The word administrator is derived from a Latin root which means to serve. The word manager is
a similar case, being derived from a Latin root which implies hands-on direction (notice, manual,
manipulate).

The work of administrators, particularly museum administration, is multifaceted, and includes: Human
resources, finance, marketing, law, technological competence, among many other skills. While in the
past museum curators were expected to be specialists, to a certain extent, the modern era demands
generals workers to perform and compete in the field. These generalist skills can be honed via
education and volunteer work, and our professor Dr. Bachman spent a number of years learning the
basics of the discipline in Wyoming. She also comments that one should be learning continually.

These days many museums are woefully understaffed, suffering budget cuts or chronic underfunding.
Departments across academia have largely been Balkanized, meaning they've divided up into many
smaller and well defined segments: People assembling exhibits may not necessarily be the folks
maintaining archives, etc., which only further increases the need for generalist administrators who can
handle all segments of the process.

Museums have a number of functions. The primary is as a voluntary education outlet for interested
citizens, a compliment to public and private education. Moreover, they're meant to preserve material
culture, insomuch as preservation can happen outside of the context the item was developed and used
within, and to entertain or provide aesthetic stimulation. They are/should be staffed by professionals.
An introductory text defines a museum as follows:

An organized and permanent non-profit and essentially educational or aesthetic organization that
owns, preserves, and displays objects on a regular schedule.

The problem of preserving context in these items is much discussed: NAGPRA (the Native American
Graves Preservation and Repatriation Act) limits what can be taken and displayed without express
permission from a tribal government due to generally Amerind perspectives on the purpose of material
culture.
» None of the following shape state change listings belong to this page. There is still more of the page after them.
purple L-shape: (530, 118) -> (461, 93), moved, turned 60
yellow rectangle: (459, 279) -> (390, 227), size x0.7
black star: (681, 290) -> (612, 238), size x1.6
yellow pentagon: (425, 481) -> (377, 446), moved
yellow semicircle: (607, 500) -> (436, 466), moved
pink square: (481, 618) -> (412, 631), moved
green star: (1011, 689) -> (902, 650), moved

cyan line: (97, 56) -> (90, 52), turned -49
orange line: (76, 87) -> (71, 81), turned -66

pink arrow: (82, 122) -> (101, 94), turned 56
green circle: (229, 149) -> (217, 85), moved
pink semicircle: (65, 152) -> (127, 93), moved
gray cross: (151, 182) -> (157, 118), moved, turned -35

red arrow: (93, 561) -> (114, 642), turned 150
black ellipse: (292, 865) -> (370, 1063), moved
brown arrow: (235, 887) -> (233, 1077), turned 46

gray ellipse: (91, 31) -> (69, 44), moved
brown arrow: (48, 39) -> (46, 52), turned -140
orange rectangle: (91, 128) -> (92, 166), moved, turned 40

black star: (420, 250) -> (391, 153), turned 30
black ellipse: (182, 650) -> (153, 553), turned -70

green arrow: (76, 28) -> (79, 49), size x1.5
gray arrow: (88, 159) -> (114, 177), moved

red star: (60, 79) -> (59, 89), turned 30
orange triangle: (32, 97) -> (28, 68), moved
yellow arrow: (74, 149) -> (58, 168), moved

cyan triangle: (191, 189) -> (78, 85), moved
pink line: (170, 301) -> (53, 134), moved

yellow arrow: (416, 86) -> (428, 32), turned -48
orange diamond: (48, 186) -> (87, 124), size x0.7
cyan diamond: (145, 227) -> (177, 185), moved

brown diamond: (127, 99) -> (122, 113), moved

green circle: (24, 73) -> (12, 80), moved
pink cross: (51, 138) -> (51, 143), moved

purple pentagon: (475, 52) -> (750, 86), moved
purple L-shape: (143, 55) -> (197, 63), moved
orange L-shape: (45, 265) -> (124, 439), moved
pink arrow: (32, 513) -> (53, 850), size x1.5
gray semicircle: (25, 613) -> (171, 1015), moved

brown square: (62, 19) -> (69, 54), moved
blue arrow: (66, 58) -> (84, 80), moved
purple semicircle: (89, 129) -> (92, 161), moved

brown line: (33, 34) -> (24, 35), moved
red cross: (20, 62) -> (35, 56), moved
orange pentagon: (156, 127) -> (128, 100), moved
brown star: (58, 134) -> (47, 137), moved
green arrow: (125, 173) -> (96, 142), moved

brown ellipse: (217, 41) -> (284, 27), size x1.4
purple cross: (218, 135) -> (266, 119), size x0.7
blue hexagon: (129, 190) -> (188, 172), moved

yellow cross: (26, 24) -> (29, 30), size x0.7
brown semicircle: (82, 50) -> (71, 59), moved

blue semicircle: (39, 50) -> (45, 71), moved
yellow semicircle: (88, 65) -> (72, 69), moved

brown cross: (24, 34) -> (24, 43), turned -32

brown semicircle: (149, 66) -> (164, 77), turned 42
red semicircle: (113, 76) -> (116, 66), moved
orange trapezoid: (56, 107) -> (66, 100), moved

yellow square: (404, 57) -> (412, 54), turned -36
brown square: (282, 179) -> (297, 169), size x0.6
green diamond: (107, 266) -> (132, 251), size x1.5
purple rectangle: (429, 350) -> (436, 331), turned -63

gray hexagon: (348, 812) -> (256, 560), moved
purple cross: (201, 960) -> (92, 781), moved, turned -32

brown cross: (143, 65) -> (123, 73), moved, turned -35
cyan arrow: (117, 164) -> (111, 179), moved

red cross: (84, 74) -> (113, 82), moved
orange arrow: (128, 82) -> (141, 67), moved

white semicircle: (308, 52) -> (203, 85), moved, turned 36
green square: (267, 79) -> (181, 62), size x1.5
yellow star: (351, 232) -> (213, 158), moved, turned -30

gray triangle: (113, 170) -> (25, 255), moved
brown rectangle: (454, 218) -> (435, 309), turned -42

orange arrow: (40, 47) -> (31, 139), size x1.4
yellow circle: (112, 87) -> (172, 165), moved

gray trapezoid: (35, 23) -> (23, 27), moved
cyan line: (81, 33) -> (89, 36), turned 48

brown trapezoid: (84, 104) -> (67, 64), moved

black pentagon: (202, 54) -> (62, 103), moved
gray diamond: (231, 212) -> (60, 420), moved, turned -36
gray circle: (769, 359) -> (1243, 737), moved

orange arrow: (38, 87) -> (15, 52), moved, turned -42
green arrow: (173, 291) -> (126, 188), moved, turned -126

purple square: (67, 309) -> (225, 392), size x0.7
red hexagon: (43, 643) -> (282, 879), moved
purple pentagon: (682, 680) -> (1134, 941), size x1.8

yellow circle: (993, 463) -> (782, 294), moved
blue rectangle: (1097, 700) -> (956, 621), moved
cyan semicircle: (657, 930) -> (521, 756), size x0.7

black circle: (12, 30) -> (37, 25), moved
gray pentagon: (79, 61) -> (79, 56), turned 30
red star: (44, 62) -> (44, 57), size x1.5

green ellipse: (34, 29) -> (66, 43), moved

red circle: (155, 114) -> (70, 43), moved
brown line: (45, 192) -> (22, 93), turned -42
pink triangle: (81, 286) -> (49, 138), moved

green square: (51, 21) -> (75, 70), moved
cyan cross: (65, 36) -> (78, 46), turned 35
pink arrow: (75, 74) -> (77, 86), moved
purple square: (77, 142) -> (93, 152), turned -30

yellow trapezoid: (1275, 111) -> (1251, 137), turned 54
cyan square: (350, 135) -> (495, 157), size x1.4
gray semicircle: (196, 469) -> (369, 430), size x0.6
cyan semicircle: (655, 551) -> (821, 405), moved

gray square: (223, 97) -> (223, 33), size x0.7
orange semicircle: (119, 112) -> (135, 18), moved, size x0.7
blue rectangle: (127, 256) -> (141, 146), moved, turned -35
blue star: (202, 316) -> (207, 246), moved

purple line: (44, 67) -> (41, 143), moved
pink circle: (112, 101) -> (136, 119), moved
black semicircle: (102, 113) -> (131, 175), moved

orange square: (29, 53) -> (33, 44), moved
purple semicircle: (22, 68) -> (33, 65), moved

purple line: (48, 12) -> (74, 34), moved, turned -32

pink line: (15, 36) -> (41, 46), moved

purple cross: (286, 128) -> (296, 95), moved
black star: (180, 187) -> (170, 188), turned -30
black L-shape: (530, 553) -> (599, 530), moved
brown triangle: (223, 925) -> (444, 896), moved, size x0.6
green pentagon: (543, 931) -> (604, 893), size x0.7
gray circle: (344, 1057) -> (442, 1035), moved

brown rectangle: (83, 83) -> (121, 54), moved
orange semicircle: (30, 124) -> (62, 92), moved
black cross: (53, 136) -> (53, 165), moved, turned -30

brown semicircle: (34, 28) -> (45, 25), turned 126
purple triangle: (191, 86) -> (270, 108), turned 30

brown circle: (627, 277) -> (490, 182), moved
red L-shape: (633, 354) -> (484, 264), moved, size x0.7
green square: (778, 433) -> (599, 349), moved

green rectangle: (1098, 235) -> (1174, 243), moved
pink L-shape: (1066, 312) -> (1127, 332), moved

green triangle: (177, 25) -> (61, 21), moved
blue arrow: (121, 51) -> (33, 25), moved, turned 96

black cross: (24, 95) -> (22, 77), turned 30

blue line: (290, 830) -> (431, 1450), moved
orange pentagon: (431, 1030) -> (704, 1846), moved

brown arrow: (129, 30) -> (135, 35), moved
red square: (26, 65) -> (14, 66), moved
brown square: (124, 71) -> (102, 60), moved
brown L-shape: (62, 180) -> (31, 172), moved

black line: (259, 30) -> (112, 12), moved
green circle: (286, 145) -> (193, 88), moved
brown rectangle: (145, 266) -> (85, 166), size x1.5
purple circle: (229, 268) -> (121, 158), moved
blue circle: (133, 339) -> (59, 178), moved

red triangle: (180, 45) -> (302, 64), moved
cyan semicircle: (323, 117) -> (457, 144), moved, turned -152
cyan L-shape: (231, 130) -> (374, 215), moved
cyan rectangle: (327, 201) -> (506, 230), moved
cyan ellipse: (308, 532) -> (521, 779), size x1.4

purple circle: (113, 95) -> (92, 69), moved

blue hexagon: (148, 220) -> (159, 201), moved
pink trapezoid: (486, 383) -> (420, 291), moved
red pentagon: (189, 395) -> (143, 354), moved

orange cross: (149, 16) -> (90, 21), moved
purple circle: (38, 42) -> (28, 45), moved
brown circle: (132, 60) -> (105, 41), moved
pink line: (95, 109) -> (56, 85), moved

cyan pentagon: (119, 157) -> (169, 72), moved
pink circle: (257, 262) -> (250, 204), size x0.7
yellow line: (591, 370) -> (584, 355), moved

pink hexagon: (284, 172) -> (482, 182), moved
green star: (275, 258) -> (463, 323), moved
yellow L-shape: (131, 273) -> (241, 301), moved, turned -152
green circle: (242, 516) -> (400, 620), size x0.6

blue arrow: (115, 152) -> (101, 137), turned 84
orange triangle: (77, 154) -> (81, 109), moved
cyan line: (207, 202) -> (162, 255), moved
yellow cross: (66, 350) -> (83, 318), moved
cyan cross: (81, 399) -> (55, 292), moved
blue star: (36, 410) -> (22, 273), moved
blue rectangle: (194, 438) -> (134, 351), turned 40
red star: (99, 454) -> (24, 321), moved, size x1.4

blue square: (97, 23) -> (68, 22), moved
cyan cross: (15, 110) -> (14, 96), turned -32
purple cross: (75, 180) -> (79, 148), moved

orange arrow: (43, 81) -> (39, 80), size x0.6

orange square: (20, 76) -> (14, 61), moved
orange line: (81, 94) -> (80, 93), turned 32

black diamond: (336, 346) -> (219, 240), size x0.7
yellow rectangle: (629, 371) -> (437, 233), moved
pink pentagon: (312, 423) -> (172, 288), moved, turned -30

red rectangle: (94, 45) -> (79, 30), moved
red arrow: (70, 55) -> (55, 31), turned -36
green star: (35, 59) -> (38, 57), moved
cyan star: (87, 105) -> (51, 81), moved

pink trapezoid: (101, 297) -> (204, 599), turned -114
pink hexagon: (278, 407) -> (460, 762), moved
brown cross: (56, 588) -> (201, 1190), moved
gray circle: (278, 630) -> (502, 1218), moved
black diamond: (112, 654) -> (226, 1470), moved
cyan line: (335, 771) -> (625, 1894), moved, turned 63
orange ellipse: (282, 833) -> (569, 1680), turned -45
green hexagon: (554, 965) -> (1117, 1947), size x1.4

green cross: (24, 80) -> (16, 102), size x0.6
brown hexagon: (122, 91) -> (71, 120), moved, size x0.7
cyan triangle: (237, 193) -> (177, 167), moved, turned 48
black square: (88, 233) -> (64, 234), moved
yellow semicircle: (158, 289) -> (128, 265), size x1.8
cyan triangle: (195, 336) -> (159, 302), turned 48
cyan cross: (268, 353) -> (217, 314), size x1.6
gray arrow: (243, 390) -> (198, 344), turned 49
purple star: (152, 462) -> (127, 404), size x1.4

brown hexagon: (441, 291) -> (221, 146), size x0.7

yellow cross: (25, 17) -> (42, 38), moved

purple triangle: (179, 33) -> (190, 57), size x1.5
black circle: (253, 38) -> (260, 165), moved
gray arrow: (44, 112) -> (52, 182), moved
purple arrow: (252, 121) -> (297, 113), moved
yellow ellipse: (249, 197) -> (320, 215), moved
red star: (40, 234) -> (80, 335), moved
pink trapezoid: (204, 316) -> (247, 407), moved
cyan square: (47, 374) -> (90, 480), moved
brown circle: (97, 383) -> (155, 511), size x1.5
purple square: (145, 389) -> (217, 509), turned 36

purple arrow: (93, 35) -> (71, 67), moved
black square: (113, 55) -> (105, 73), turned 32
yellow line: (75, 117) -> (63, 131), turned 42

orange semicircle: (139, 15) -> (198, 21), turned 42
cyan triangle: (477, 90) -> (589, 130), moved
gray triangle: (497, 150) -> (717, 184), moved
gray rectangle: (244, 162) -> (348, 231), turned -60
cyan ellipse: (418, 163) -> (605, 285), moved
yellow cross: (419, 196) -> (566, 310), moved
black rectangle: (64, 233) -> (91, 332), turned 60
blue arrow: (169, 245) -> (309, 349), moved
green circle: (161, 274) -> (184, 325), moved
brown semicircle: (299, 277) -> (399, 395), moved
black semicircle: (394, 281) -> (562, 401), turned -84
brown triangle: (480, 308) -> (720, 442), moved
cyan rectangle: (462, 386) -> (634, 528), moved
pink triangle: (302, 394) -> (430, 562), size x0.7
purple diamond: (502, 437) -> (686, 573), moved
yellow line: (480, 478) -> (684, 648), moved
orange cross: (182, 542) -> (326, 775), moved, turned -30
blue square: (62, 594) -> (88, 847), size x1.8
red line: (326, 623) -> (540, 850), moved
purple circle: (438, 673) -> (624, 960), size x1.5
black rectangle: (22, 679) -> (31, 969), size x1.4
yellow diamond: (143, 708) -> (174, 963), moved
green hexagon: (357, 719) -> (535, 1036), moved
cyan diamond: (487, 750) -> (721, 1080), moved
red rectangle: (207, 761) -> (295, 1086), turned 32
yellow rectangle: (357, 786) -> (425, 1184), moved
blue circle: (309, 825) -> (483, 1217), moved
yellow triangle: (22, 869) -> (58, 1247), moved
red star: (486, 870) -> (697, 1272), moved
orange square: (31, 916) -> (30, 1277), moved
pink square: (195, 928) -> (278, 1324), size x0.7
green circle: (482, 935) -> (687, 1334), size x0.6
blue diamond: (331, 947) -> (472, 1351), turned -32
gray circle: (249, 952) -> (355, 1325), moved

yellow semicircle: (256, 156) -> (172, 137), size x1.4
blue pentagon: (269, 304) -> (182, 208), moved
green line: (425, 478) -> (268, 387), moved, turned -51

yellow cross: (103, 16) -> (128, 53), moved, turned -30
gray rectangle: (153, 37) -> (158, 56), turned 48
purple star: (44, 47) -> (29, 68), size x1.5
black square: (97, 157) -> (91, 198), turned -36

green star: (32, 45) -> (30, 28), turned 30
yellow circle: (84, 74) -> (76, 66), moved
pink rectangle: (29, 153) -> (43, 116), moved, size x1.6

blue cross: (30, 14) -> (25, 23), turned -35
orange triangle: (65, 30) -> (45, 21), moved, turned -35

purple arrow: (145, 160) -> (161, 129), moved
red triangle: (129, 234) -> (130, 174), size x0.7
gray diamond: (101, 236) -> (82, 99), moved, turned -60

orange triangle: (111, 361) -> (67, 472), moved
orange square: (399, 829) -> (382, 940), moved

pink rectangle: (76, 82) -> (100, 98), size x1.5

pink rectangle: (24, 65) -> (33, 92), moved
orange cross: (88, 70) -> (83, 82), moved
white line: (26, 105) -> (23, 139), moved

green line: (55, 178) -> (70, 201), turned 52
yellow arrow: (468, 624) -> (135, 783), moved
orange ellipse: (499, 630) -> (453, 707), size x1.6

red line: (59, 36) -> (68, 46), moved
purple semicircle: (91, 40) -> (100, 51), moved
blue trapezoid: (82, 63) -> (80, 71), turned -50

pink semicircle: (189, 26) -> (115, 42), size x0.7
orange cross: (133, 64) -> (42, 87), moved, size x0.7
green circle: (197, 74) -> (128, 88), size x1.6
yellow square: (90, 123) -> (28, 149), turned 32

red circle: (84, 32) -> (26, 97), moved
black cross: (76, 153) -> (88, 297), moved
Much of this discussion centers on what is art. ((It's my personal opinion that once
something from a non-Western and sometimes Western culture, it's no longer art. A mask used in a
ritual dance is permanently removed from the dancing and chanting that once accompanied it, etc.))

Assignment for Tuesday:

>Find and bring in a mission statement from any given organization. It does not need printed or turned
in.
>Attempt to rewrite or reword the mission statement of SIUC's museum.